Responsibility for selecting a film, getting a copy of it to view, introducing it (i.e. explaining why you're interested in viewing it with the group), and leading a discussion on it will rotate between different members of the group. We hope this organization will help us sustain momentum and share different approaches to the question of "What is visual anthropology?" Please send recommendations for Spring 2007 to Sasha Welland (swelland@u.washington.edu).



WINTER 2007

Friday, January 5: The Gleaners and I

Agnès Varda, Grande Dame of the French New Wave, is maker of this acclaimed 2001 non-fiction film--a self-described "wandering-road documentary." Beginning with the famous Jean-François Millet painting of women gathering wheat left over from a harvest, she focuses her ever-seeking eye on gleaners: those who scour already-reaped fields for the odd potato or turnip. Her investigation leads us from forgotten corners of the French countryside to off-hours at the green markets of Paris, following those who insist on finding a use for that which society has cast off, whether out of necessity or activism.

Friday, February 2: Three short films with discussion facilitated by Sam Yum

passing girl: riverside - An Essay on Camera Work, Kuame Braun, 1998 (24 min.)

At a street festival in West Africa, a young girl is delighted to discover a video camera trained on her. But her exuberant display is quickly cut short when she recognizes that the cameraman has already lost interest in her. But all is well: he has a document of the moment. Video has tipped the balance in another human interaction, and turned it into a curio. This experimental video essay probes the complexities of video as a tool for cross-cultural research and representation: it examines, in effect, the politics of its own production. How does the intrusion of this expensive technology distort relationships? What are the ethnographic filmmaker's responsibilites towards his "subjects?"

Babakiueria, Don Featherstone, 1986 (30 min.)

In 1988 Australia celebrated the 200th Anniversary of white European settlement in Australia. Babakiueria ("Barbecue Area") is light-hearted satire that reverses the roles, imagining what it would be like if a fleet arrived to try and settle an area inhabited by white natives.

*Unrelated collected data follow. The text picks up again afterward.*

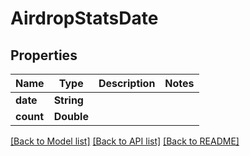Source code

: # AirdropStatsDate

## Properties
Name | Type | Description | Notes
------------ | ------------- | ------------- | -------------
**date** | **String** |  | 
**count** | **Double** |  | 

[[Back to Model list]](../README.md#documentation-for-models) [[Back to API list]](../README.md#documentation-for-api-endpoints) [[Back to README]](../README.md)


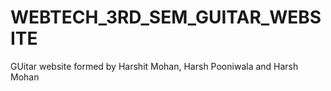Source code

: # WEBTECH_3RD_SEM_GUITAR_WEBSITE
GUitar website formed by Harshit Mohan, Harsh Pooniwala and Harsh Mohan
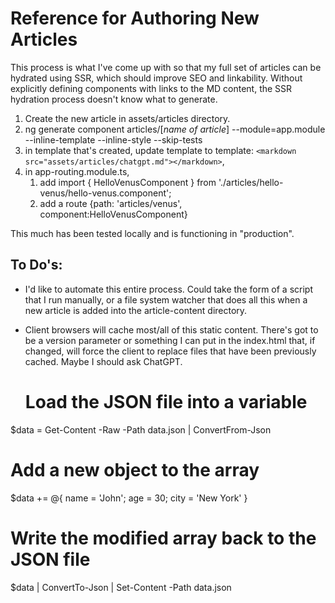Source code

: # Reference for Authoring New Articles 

This process is what I've come up with so that my full set of articles can be hydrated using SSR, which should improve SEO and linkability.  Without explicitly defining components with links to the MD content, the SSR hydration process doesn't know what to generate.

1. Create the new article in assets/articles directory.
2. ng generate component articles/[*name of article*] --module=app.module --inline-template --inline-style --skip-tests
3. in template that's created, update template to template: `<markdown src="assets/articles/chatgpt.md"></markdown>`,
4.  in app-routing.module.ts, 
    1.  add import { HelloVenusComponent } from './articles/hello-venus/hello-venus.component';
    2.  add a route {path: 'articles/venus', component:HelloVenusComponent}

This much has been tested locally and is functioning in "production".

## To Do's:
- I'd like to automate this entire process.  Could take the form of a script that I run manually, or a file system watcher that does all this when a new article is added into the article-content directory.
- Client browsers will cache most/all of this static content.  There's got to be a version parameter or something I can put in the index.html that, if changed, will force the client to replace files that have been previously cached.  Maybe I should ask ChatGPT.
  
  # Load the JSON file into a variable
$data = Get-Content -Raw -Path data.json | ConvertFrom-Json

# Add a new object to the array
$data += @{ name = 'John'; age = 30; city = 'New York' }

# Write the modified array back to the JSON file
$data | ConvertTo-Json | Set-Content -Path data.json
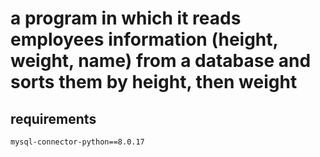 # a program in which it reads employees information (height, weight, name) from a database and sorts them by height, then weight

## requirements
 `mysql-connector-python==8.0.17`
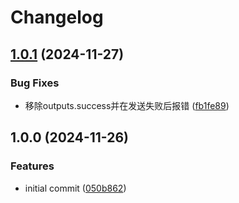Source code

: # Changelog

## [1.0.1](https://github.com/buka-inc/actions.telegram-notify/compare/v1.0.0...v1.0.1) (2024-11-27)


### Bug Fixes

* 移除outputs.success并在发送失败后报错 ([fb1fe89](https://github.com/buka-inc/actions.telegram-notify/commit/fb1fe896b85ca27ee891567a582e4a2645265c27))

## 1.0.0 (2024-11-26)


### Features

* initial commit ([050b862](https://github.com/buka-inc/actions.telegram-notify/commit/050b86291057bbf0df56df00b2fd40459079fc7c))
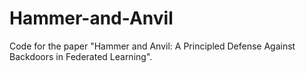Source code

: # Hammer-and-Anvil
Code for the paper "Hammer and Anvil: A Principled Defense Against Backdoors in Federated Learning".
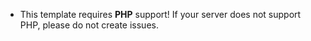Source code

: * This template requires **PHP** support! If your server does not support PHP, please do not create issues.
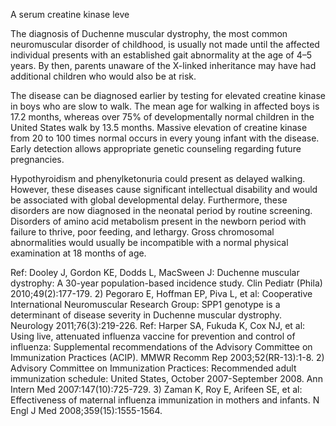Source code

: A serum creatine kinase leve

The diagnosis of Duchenne muscular dystrophy, the most common neuromuscular disorder of childhood, is usually not made until the affected individual presents with an established gait abnormality at the age of 4–5 years. By then, parents unaware of the X-linked inheritance may have had additional children who would also be at risk.

The disease can be diagnosed earlier by testing for elevated creatine kinase in boys who are slow to walk. The mean age for walking in affected boys is 17.2 months, whereas over 75% of developmentally normal children in the United States walk by 13.5 months. Massive elevation of creatine kinase from 20 to 100 times normal occurs in every young infant with the disease. Early detection allows appropriate genetic counseling regarding future pregnancies.

Hypothyroidism and phenylketonuria could present as delayed walking. However, these diseases cause significant intellectual disability and would be associated with global developmental delay. Furthermore, these disorders are now diagnosed in the neonatal period by routine screening. Disorders of amino acid metabolism present in the newborn period with failure to thrive, poor feeding, and lethargy. Gross chromosomal abnormalities would usually be incompatible with a normal physical examination at 18 months of age.

Ref: Dooley J, Gordon KE, Dodds L, MacSween J: Duchenne muscular dystrophy: A 30-year population-based incidence study. Clin Pediatr (Phila) 2010;49(2):177-179. 2) Pegoraro E, Hoffman EP, Piva L, et al: Cooperative International Neuromuscular Research Group: SPP1 genotype is a determinant of disease severity in Duchenne muscular dystrophy. Neurology 2011;76(3):219-226.
Ref: Harper SA, Fukuda K, Cox NJ, et al: Using live, attenuated influenza vaccine for prevention and control of influenza: Supplemental recommendations of the Advisory Committee on Immunization Practices (ACIP). MMWR Recomm Rep 2003;52(RR-13):1-8. 2) Advisory Committee on Immunization Practices: Recommended adult immunization schedule: United States, October 2007-September 2008. Ann Intern Med 2007:147(10):725-729. 3) Zaman K, Roy E, Arifeen SE, et al: Effectiveness of maternal influenza immunization in mothers and infants. N Engl J Med 2008;359(15):1555-1564.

Night Cries: A Rural Tragedy, Tracey Moffat, 1990 (19 min.)

On an isolated, surreal Australian homestead, a middle-aged Aboriginal woman nurses her dying white mother. The adopted daughter's attentive gestures mask an almost palpable hostility. Their story alludes to the assimilation policy that forced Aboriginal children to be raised in white families. The stark, sensual drama unfolds without dialogue against vivid painted sets as the smooth crooning of an Aboriginal Christian singer provides ironic counterpoint. Moffatt's first 35mm film displays rare visual assurance and emotional power.

Friday, March 2: In Her Own Time: The Final Fieldwork of Babara Myerhoff, Lynne Littman, 1985 (60 min.)



In 1981, Professor Barbara Myerhoff began an anthropological study of the Fairfax district in Los Angeles. Fascinated by the influence of Orthodox Judaism in creating a community, she decided to make a film about this village in the heart of Los Angeles. In June of 1983, Dr. Myerhoff learned that she had cancer. She asked director Lynne Littman, with whom she had collaborated on the Academy Award-winning Number Our Days, to join the project, which she realized would probably be her last work. Throughout the research and filming of In Her Own Time, Dr. Myerhoff explored her own evolving relationship to Orthodox Judaism, revealing the continuing importance of religious traditions and practices for individuals and families today.